→ **Task instructions**
Please count the lines in the records below that contain the string "instances", with case counting, and reply with only the number.

→ **Records for this task**
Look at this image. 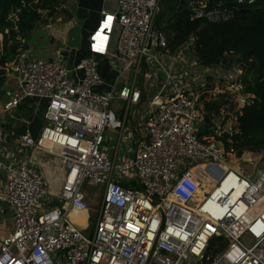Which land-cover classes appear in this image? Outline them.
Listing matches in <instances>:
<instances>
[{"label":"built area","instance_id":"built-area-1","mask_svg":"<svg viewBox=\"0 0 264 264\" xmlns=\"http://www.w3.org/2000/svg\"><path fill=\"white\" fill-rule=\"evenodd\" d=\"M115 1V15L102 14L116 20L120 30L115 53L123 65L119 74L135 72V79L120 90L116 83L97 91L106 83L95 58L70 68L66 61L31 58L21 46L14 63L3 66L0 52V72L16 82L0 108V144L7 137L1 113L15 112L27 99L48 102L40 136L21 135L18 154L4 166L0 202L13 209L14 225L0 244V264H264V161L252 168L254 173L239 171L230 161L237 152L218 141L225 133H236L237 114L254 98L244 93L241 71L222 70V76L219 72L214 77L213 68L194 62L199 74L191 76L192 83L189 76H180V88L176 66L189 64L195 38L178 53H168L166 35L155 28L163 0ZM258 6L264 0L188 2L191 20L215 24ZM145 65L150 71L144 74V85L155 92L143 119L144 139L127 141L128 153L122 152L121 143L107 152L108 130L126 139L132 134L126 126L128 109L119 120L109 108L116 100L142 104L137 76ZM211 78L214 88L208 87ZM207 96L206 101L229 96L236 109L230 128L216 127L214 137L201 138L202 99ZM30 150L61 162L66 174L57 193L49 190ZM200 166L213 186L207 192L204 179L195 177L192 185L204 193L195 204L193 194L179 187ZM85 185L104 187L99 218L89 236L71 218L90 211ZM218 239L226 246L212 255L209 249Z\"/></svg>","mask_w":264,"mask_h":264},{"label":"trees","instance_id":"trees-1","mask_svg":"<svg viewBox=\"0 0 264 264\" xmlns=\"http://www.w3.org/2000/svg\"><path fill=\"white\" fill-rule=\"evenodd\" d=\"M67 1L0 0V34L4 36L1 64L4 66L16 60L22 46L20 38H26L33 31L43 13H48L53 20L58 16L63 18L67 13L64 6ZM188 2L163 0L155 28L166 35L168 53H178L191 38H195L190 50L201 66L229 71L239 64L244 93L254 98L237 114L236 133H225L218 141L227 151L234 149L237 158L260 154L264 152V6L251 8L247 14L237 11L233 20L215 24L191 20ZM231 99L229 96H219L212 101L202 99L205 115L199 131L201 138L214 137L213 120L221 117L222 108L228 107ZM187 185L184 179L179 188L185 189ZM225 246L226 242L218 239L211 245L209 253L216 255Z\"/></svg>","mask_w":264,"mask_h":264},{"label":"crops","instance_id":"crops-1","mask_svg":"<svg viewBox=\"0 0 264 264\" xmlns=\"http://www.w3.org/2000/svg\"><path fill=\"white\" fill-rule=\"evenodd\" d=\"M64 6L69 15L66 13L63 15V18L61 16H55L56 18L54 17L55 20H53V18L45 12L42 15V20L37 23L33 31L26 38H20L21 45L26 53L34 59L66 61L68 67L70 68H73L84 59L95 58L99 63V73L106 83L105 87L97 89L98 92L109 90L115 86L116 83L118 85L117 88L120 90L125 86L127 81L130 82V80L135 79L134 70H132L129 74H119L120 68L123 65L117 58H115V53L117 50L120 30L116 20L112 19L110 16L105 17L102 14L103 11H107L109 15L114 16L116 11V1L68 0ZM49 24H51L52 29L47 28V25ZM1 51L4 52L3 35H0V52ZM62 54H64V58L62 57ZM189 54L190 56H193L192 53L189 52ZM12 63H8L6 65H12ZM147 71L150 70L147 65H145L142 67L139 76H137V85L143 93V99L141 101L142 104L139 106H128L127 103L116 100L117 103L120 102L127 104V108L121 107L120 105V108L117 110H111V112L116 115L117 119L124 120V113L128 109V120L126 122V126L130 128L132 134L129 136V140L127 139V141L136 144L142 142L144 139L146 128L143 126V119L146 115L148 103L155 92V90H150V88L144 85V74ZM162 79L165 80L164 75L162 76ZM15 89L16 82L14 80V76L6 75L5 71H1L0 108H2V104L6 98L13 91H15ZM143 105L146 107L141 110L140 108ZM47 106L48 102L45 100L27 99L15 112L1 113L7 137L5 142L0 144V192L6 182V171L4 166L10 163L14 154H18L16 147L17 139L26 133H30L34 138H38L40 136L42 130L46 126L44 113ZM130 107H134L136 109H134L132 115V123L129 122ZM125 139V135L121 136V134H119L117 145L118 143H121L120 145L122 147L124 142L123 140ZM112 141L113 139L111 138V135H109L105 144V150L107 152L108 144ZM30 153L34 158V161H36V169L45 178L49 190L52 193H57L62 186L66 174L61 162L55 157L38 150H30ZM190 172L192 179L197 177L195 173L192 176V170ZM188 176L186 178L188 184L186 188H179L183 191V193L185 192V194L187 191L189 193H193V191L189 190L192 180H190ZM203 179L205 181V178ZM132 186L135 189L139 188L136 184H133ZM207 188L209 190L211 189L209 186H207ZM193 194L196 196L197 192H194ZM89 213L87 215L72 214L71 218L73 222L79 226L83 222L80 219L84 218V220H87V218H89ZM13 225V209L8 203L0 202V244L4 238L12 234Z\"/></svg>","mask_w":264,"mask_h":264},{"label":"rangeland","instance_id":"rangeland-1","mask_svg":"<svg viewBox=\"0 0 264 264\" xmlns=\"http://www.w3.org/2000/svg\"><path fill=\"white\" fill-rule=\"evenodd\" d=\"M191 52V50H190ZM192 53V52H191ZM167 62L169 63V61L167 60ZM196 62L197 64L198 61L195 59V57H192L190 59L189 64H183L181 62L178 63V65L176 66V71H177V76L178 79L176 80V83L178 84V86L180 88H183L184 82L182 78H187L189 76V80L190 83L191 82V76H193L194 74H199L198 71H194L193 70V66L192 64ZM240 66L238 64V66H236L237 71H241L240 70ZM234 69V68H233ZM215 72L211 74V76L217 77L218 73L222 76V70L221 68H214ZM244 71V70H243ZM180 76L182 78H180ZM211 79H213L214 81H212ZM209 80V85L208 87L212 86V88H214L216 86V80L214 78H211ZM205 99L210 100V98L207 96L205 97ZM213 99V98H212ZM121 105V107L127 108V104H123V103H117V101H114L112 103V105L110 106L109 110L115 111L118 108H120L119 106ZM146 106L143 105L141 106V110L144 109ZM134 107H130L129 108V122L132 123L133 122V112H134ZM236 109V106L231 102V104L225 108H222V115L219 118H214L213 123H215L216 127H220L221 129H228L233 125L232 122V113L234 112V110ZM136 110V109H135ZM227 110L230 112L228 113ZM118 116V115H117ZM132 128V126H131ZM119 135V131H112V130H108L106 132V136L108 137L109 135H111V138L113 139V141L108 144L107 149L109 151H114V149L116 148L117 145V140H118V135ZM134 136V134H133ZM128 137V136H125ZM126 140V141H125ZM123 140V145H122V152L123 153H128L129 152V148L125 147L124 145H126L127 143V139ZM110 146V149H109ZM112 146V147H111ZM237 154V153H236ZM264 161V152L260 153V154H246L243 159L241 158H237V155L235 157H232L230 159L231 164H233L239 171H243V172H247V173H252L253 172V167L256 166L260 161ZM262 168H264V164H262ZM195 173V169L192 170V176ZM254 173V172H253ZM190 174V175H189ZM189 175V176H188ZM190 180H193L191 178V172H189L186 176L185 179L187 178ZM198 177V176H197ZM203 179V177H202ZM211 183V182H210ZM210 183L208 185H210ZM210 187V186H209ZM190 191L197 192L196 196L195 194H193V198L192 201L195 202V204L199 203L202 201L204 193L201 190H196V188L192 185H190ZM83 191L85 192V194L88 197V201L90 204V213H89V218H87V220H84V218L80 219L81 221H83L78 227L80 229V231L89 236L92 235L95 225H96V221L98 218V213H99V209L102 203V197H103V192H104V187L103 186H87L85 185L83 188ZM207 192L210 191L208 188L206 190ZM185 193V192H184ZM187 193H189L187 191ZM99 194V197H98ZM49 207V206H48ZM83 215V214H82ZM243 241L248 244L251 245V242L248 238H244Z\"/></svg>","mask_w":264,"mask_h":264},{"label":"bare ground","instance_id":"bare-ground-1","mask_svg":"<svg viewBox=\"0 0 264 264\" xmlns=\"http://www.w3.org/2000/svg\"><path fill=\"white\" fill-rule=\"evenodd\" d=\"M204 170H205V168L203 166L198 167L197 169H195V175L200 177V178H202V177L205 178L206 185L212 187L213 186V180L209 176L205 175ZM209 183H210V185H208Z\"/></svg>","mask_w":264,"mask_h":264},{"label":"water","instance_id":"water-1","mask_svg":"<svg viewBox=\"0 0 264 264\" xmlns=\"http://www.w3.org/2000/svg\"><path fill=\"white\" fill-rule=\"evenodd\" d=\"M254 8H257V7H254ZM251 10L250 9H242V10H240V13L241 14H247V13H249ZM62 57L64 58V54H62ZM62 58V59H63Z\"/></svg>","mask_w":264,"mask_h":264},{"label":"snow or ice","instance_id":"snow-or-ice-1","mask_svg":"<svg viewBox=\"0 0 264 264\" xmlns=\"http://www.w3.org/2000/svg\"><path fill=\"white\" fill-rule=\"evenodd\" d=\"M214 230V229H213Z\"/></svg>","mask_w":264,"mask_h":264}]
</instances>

→ **Answer to this problem**
3